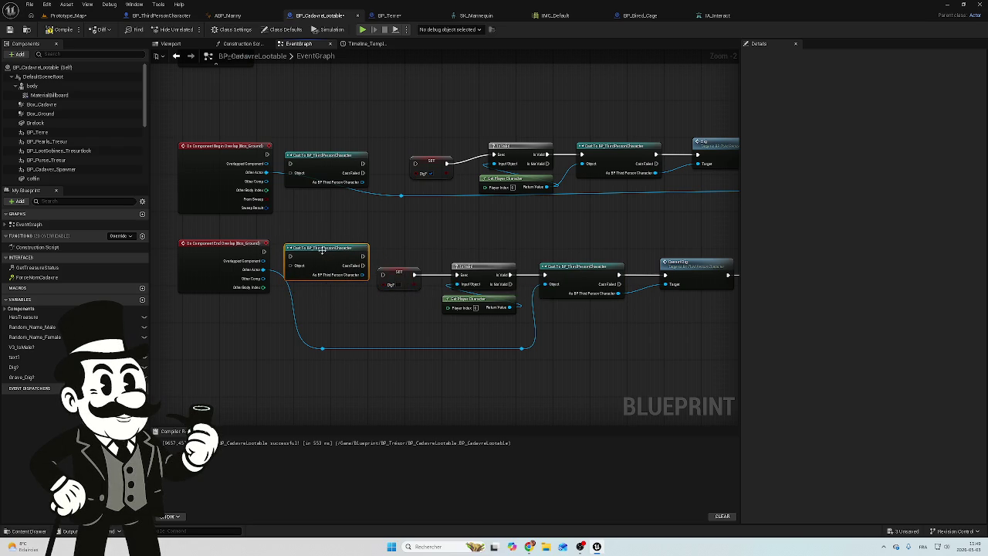
{"action": "left_click_drag", "start_coordinate": [265, 251], "coordinate": [301, 266]}
{"action": "left_click", "coordinate": [263, 231]}
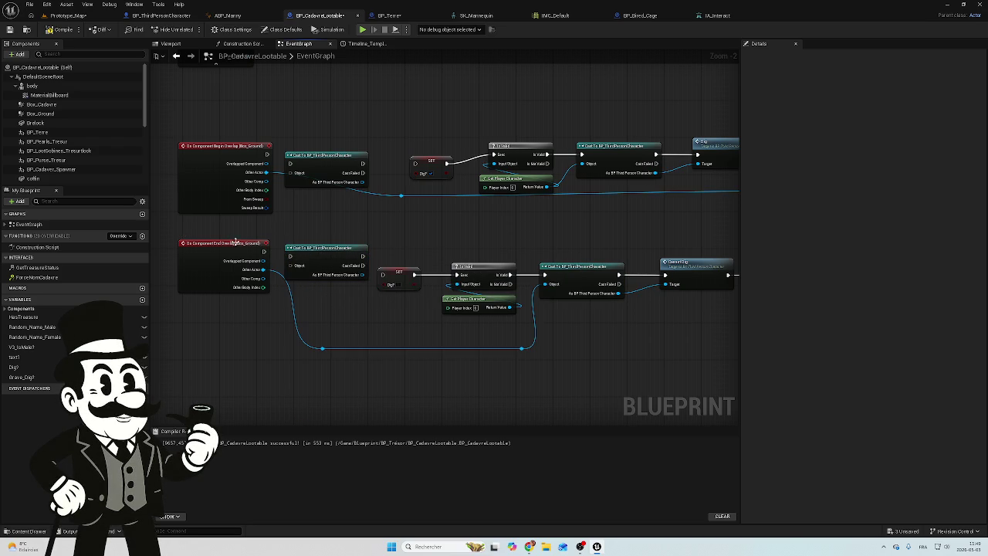
{"action": "left_click_drag", "start_coordinate": [236, 127], "coordinate": [179, 292]}
{"action": "left_click_drag", "start_coordinate": [212, 151], "coordinate": [195, 151]}
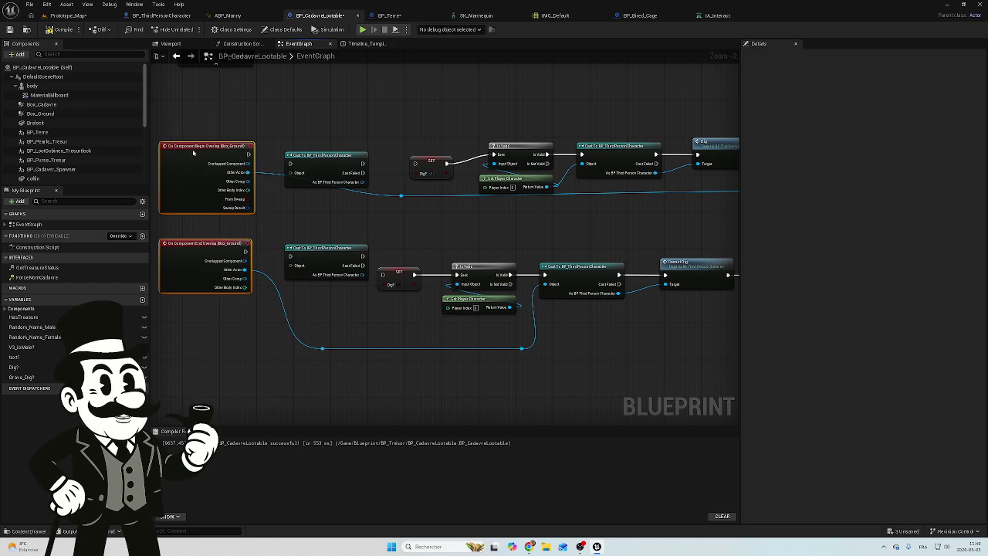
Step: Wire the Begin Overlap and End Overlap exec pins into their cast nodes
{"action": "left_click_drag", "start_coordinate": [305, 153], "coordinate": [308, 148]}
- - -
Instructions to follow
After removing the pictures, repeat the remaining records exactly.

Answer to the exercise
{"action": "left_click_drag", "start_coordinate": [265, 251], "coordinate": [301, 266]}
{"action": "left_click", "coordinate": [263, 231]}
{"action": "left_click_drag", "start_coordinate": [236, 127], "coordinate": [179, 292]}
{"action": "left_click_drag", "start_coordinate": [212, 151], "coordinate": [195, 151]}
Step: Wire the Begin Overlap and End Overlap exec pins into their cast nodes
{"action": "left_click_drag", "start_coordinate": [305, 153], "coordinate": [308, 148]}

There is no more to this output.